* OBJECTIVE 1 *
Answer these questions from the page excerpt on the housing market:
(a) Which two markets does housing fall between in size?
(b) What is the measured BOP housing market in Latin America?
(c) What is the estimated total BOP housing market in Africa, and how many people does it cover?

───── PAGE EXCERPT ─────

Volume 4                    Issue 2                    November  2008

Print Version   

 

The Next 4 Billion — The Housing Market

 

Allen Hammond, William J. Kramer, Rob Katz, Julia Tran, Courtland Walker

 

 

Housing is one of the larger base of the pyramid (BOP) markets—larger than transportation, smaller than energy. The market encompasses major spending items—rent, mortgage payments (or imputed rents), and repairs and other services. But the BOP housing market is perhaps uniquely handicapped by informality. Both lack of legal title to housing in squatter settlements—Hernando De Soto’s “dead capital”—and lack of access to mortgage financing for the BOP limit its potential size.

 

Despite these barriers, both private sector approaches and policy reforms—sometimes catalyzed by NGOs—are showing how to tap this market in ways that provide significant benefits for BOP households. In Asia especially, where mortgage markets are undeveloped and land prices high relative to income, the market potential—and the need—is huge (Bestani and Klein 2006).

 

How large is the market?

 

The measured BOP market for housing in Africa (12 countries), Asia (9), Eastern Europe (6), and Latin America and the Caribbean (9) is $187.5 billion. This represents recorded annual household spending on housing in the 36 low- and middle-income countries for which standardized data exist, covering 2.1 billion of the world’s BOP population.  The total BOP housing market in these four regions, including 3.96 billion people in all surveyed countries, is estimated to be $331.8 billion. Because imputed rent is a major part of household spending on housing and cannot be determined precisely, these numbers should be regarded as setting a lower bound for such spending.

 

Asia has the largest measured regional BOP market for housing, $86.6 billion, reflecting a significant BOP population of 1.49 billion. The total BOP housing market in Asia (including the Middle East) is estimated to be $171.4 billion, representing the spending of 2.9 billion people. Latin America has the next largest measured market, $47.4 billion (276 million people), and an estimated total market of $56.7 billion (360 million people).

 

In Eastern Europe the measured BOP housing market is $34.2 billion (148 million people), and the estimated total market $60.8 billion (254 million people). In Africa the measured BOP market is $19.3 billion (258 million people), and the estimated total BOP market is $42.9 billion (486 million people).

─────

* OBJECTIVE 2 *
Locate each line in the records that contains the string "kern", and copy every such line.

───── PROVIDED RECORDS ─────

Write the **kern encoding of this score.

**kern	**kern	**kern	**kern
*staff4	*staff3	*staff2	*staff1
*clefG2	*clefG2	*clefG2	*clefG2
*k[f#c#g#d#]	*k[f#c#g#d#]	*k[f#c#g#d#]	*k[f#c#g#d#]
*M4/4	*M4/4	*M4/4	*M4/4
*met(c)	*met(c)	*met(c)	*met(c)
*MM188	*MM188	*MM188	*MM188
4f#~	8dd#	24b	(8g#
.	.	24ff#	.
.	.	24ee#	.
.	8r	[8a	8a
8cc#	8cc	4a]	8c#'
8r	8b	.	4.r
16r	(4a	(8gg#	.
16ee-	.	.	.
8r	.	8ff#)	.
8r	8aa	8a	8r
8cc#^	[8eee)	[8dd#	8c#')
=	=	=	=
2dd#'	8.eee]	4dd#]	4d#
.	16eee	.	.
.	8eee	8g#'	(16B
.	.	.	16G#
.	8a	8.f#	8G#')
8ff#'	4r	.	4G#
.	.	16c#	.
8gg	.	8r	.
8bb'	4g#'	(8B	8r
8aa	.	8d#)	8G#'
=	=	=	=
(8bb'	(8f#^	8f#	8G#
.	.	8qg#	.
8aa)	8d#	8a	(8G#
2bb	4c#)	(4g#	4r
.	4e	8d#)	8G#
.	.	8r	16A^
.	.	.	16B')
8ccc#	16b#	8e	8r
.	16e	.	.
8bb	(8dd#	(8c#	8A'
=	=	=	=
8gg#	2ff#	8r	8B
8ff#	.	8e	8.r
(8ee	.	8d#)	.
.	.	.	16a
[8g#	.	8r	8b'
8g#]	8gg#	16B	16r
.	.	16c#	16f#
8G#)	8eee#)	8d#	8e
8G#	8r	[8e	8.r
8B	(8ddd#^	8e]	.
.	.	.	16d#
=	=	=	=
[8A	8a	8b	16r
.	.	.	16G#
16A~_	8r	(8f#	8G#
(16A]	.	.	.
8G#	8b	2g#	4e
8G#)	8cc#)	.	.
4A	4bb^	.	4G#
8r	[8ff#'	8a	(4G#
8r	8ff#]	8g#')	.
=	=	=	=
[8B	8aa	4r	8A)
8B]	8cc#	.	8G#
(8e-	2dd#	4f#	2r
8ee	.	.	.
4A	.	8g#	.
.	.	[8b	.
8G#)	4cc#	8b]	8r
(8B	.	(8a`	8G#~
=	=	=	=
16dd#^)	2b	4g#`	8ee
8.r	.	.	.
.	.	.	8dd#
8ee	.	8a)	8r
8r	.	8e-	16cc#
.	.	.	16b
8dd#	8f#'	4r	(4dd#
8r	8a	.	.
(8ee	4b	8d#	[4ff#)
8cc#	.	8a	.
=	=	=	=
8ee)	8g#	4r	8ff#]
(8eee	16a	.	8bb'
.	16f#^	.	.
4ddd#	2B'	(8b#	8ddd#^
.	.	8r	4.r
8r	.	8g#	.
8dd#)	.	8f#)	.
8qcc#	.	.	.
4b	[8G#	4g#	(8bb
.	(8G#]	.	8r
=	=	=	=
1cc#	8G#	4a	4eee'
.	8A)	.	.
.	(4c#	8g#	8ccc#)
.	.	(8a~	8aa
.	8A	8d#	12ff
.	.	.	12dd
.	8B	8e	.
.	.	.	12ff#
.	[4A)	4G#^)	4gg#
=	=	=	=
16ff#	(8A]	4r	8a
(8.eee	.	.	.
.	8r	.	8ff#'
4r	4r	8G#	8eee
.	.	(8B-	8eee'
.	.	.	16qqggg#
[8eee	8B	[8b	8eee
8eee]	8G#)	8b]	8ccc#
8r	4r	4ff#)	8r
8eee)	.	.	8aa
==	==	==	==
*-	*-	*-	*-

─────

* WORKED SOLUTION 1 *
(a) Housing is larger than transportation and smaller than energy.
(b) $47.4 billion, covering 276 million people.
(c) $42.9 billion, covering 486 million people.

* WORKED SOLUTION 2 *
Write the **kern encoding of this score.
**kern	**kern	**kern	**kern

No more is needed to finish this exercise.